Although he began faxing jokes to "The Tonight Show" on a freelance basis some 20 years ago, what really sparked his transition to comedy was a friend who persuaded him to try stand-up. He signed up for classes and found a niche in so-called clean comedy. Eli began setting up gigs, and got busy enough that he quit his banking job in 2009. Since then, he's averaged about three major shows a month – usually in the New York City area. He also recently performed in Maryland; Washington, D.C.; and northern California.

His earnings have plunged from the "low six-figures to the mid-five figures," he says. "But I'm getting stronger and stronger." He hopes 2012 will bring his breakthrough: the year he performs on television. "I'll begin sending videos of my performances to bookers of TV shows – realizing, of course, that I'll just get one shot at their attention."

Many people who have had success reinventing themselves don't stop with just one career change. They keep going. Blair, the gang member-turned-high-tech executive, had worked his way up to where he was making more than $100,000 a year. Yet that wasn't satisfying enough. He wanted to start his own company.

So his boss at Logix became his business partner, and 24/7 Tech, a technical-support firm for medium and small businesses, was born. Blair then sold the company to launch SkyPipeline, a wireless broadband provider, which he later sold for $25 million.

Now, he is chief executive officer of ViSalus, a weight-loss and fitness direct-sales company based in Troy, Mich., and Los Angeles, which last year saw sales skyrocket to $231 million, up nearly seven times from 2010.

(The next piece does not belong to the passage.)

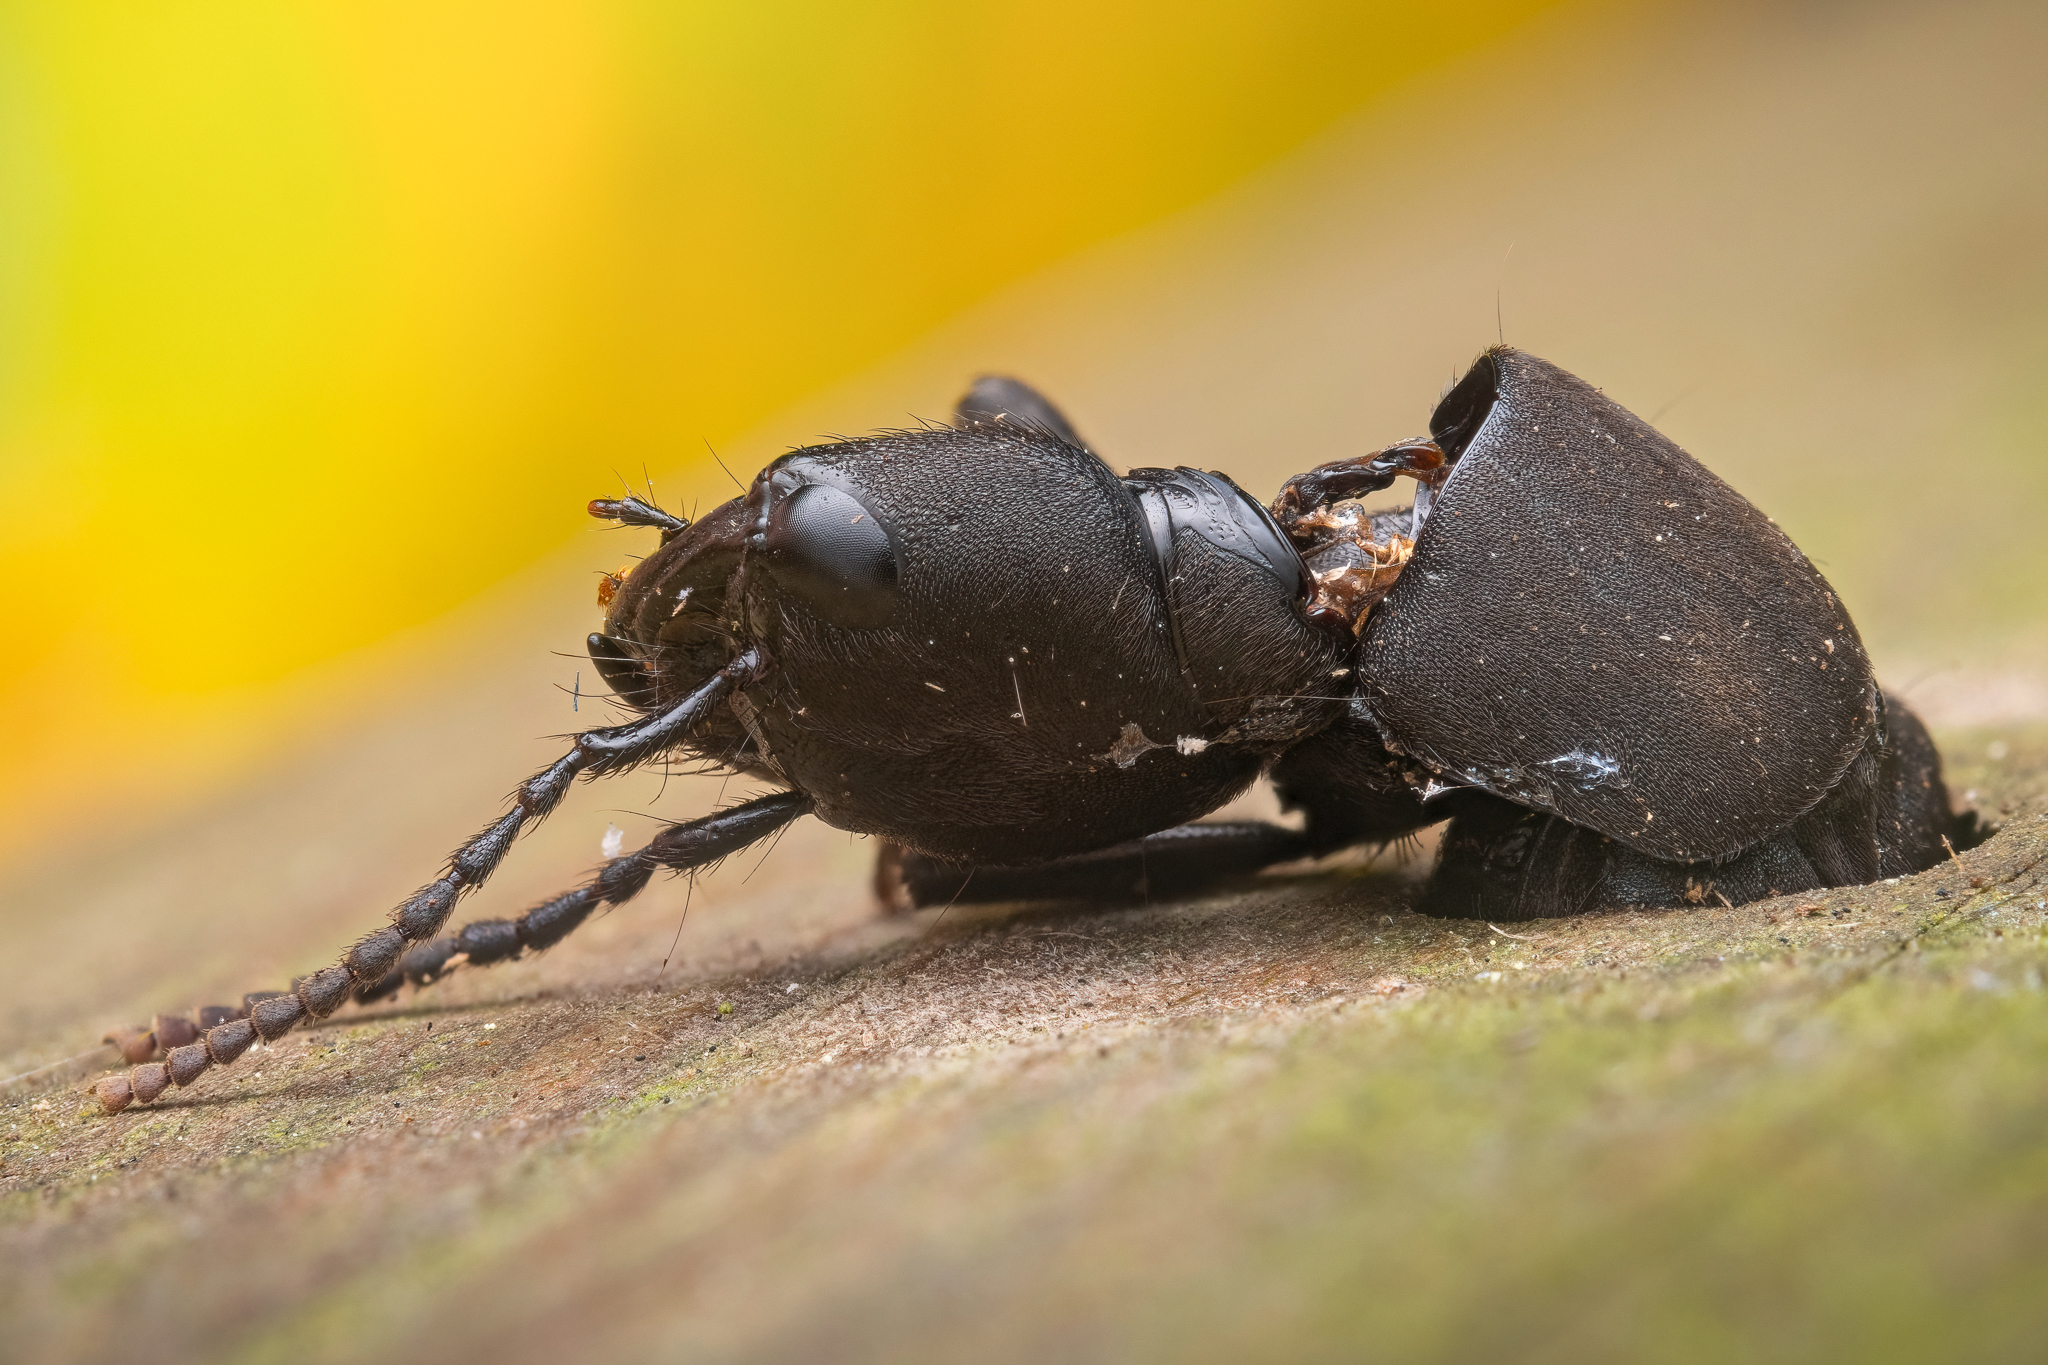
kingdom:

"I would dream about my life, like a movie," he says, when asked for his top tip to would-be career-changers. "If you can visualize ringing the Nasdaq bell or writing the bestselling novel or whatever it is, you will really start to train your subconscious." And "start today," he adds.

As a successful entrepreneur and speaker, Blair was asked in 2010 to give a talk to a megachurch in Detroit. As he prepared to speak, that memory of reading the Bible to an imaginary audience in juvenile detention came back with full force. "I was amazed and in awe," he recalls. "I just believe that when I created that dream, my mind absorbed it."